Problem statement ▸
Copy every line from the material below that holds "output".

Extracted records ▸
============================================================

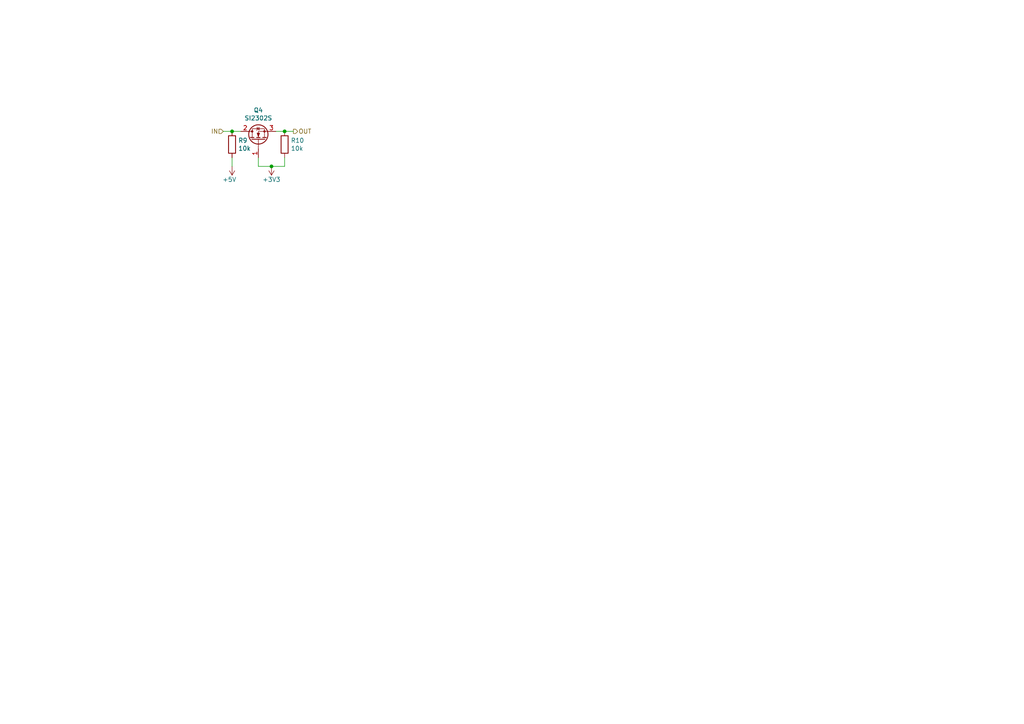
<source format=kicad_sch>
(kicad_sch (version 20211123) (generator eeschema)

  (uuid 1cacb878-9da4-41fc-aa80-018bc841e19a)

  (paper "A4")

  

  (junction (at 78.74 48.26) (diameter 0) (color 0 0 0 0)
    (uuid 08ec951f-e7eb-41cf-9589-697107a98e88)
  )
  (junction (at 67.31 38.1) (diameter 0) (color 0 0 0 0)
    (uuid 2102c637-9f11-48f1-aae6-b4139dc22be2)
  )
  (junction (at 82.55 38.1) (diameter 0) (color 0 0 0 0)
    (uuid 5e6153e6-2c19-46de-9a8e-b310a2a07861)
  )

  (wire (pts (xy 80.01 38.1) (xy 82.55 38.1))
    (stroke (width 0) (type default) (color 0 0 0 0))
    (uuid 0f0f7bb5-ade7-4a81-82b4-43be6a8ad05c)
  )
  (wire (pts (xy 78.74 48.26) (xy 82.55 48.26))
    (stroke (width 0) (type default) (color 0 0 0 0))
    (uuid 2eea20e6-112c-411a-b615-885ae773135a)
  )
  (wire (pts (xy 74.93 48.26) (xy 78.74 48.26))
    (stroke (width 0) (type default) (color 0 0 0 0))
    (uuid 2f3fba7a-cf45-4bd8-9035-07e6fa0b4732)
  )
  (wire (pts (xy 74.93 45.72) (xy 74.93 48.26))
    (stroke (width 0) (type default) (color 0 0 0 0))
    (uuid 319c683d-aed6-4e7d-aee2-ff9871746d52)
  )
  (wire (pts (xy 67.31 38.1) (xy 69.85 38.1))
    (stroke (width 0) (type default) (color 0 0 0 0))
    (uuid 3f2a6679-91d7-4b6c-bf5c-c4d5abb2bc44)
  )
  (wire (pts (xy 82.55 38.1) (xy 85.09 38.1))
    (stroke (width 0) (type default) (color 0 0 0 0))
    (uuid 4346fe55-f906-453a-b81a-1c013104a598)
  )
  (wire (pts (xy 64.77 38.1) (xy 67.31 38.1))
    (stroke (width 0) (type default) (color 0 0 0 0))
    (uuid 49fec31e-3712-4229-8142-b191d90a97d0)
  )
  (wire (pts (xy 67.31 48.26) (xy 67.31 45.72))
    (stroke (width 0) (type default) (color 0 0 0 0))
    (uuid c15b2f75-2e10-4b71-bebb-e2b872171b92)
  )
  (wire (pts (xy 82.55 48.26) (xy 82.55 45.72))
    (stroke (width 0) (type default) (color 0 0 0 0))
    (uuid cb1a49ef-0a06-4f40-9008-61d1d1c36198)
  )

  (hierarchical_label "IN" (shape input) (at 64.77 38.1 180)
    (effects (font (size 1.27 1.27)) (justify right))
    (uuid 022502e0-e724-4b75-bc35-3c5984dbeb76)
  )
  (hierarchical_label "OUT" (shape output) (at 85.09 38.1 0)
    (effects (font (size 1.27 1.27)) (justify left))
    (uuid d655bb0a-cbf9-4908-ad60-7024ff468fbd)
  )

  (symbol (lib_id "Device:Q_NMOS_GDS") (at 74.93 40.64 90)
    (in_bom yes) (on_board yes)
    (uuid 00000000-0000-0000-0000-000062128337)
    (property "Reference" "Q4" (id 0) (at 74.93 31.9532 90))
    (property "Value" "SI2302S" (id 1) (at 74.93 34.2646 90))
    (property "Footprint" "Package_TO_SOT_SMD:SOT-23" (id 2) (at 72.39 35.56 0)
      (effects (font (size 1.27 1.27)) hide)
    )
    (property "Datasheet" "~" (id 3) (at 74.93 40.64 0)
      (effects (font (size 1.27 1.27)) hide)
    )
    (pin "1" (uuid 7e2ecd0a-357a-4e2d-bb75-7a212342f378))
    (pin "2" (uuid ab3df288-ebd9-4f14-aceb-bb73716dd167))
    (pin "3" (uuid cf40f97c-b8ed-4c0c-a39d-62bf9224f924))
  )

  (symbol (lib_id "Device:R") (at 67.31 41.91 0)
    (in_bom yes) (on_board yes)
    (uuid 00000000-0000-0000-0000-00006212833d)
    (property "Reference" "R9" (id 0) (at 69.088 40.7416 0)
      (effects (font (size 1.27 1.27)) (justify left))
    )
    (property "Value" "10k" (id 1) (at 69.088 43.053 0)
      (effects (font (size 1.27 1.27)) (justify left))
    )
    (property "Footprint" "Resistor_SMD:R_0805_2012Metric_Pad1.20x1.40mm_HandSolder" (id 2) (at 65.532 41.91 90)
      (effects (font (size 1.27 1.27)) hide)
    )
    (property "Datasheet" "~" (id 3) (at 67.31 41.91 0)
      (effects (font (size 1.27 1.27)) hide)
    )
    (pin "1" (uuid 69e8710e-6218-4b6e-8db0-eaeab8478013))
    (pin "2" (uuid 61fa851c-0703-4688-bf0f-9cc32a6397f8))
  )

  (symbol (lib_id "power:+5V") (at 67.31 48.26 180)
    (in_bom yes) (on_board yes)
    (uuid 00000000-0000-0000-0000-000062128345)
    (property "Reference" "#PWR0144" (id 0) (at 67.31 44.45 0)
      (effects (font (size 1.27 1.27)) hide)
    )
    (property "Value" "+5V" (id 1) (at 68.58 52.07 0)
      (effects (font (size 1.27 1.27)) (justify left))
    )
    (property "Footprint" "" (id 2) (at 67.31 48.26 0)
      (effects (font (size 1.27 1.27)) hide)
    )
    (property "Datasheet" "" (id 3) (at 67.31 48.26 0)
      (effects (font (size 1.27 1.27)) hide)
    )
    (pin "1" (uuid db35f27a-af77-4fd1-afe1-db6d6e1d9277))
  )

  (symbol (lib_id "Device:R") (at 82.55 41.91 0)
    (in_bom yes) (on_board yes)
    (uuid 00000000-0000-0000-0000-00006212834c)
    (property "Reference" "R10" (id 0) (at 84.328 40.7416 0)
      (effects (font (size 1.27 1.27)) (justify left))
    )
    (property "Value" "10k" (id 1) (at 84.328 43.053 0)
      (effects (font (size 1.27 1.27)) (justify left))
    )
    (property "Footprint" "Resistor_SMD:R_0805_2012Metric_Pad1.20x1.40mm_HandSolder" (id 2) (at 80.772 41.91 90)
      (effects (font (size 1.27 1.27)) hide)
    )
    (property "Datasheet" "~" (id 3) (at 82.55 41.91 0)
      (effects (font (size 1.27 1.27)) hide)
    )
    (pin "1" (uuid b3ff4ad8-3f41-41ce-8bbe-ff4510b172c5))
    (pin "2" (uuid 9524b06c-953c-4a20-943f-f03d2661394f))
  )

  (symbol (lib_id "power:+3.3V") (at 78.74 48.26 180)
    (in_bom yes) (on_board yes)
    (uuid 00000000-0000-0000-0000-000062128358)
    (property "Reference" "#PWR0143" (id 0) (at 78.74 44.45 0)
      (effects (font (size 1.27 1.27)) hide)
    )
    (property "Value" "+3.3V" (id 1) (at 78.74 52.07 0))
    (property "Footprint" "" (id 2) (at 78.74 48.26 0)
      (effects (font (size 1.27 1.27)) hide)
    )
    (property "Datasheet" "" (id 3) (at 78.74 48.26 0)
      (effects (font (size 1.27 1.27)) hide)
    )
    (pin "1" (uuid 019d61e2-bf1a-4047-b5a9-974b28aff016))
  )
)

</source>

============================================================

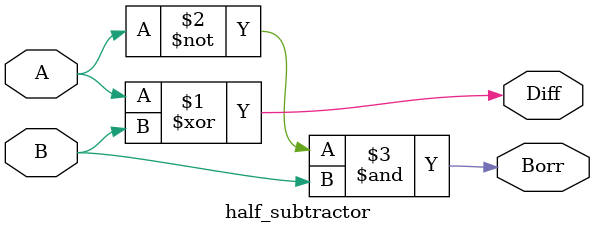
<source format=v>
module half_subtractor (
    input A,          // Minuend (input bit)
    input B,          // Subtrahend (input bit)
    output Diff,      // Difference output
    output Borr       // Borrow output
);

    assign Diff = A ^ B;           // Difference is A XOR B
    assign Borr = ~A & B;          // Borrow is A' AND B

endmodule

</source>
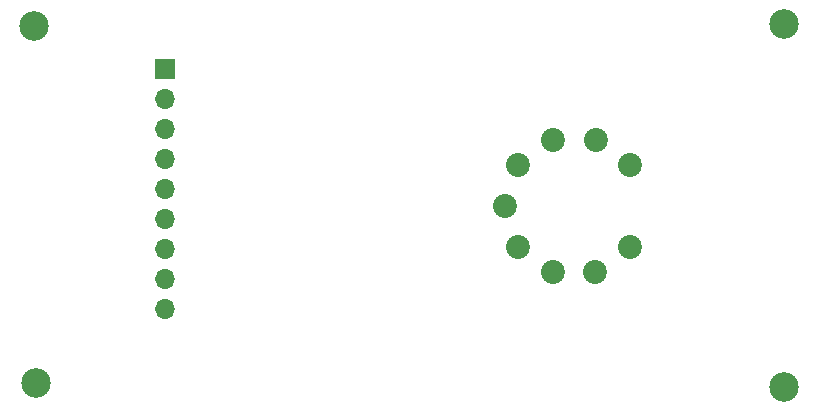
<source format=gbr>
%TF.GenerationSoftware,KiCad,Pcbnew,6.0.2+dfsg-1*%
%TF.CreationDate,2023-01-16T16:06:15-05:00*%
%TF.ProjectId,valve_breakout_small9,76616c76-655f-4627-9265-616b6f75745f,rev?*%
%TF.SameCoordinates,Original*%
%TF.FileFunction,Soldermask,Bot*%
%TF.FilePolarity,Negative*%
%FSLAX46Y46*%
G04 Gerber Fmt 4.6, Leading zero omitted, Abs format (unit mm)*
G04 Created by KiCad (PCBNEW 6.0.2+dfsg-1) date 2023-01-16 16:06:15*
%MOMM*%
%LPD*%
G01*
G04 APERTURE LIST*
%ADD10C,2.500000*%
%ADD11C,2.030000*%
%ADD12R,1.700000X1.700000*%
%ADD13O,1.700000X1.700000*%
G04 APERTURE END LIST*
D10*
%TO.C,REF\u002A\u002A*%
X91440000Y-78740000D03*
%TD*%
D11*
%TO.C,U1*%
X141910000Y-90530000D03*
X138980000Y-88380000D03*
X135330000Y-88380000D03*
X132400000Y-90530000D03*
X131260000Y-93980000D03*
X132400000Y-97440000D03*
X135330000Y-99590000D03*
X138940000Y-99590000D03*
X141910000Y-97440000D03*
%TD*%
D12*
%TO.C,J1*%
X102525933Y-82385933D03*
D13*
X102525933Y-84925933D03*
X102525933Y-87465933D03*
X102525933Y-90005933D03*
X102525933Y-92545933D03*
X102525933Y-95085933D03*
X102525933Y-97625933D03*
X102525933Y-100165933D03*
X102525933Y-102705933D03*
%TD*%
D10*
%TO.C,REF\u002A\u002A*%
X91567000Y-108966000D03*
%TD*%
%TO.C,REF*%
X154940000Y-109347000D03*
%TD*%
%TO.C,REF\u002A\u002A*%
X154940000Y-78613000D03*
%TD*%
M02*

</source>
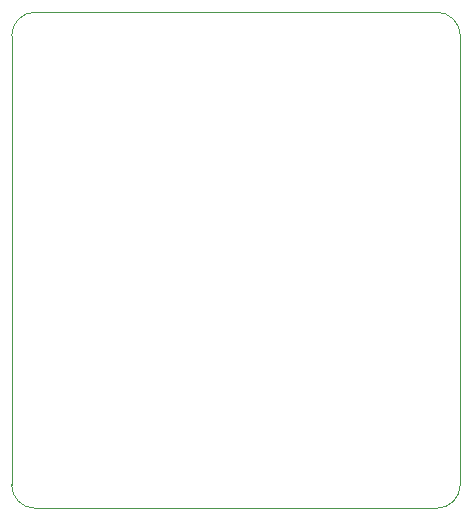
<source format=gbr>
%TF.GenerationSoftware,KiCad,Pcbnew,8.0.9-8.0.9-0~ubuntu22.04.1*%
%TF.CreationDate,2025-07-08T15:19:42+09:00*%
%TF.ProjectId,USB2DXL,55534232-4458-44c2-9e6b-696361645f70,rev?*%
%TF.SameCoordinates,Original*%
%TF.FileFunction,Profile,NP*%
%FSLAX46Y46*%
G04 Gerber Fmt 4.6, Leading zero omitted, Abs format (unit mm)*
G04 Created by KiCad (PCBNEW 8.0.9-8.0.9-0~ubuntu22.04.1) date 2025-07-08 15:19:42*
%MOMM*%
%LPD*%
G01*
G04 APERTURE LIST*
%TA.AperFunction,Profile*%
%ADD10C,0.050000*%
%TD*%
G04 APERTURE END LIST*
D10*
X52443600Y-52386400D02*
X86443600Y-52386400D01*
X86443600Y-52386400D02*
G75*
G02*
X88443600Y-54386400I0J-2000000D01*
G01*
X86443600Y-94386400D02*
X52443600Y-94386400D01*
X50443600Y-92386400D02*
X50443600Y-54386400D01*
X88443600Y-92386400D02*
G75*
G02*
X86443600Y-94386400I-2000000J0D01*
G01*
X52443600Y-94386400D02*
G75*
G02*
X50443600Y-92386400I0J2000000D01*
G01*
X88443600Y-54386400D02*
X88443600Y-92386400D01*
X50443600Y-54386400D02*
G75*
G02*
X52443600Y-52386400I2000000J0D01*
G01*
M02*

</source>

============================================================

Exercise result ▸
  (hierarchical_label "OUT" (shape output) (at 85.09 38.1 0)
    output Diff,      // Difference output
    output Borr       // Borrow output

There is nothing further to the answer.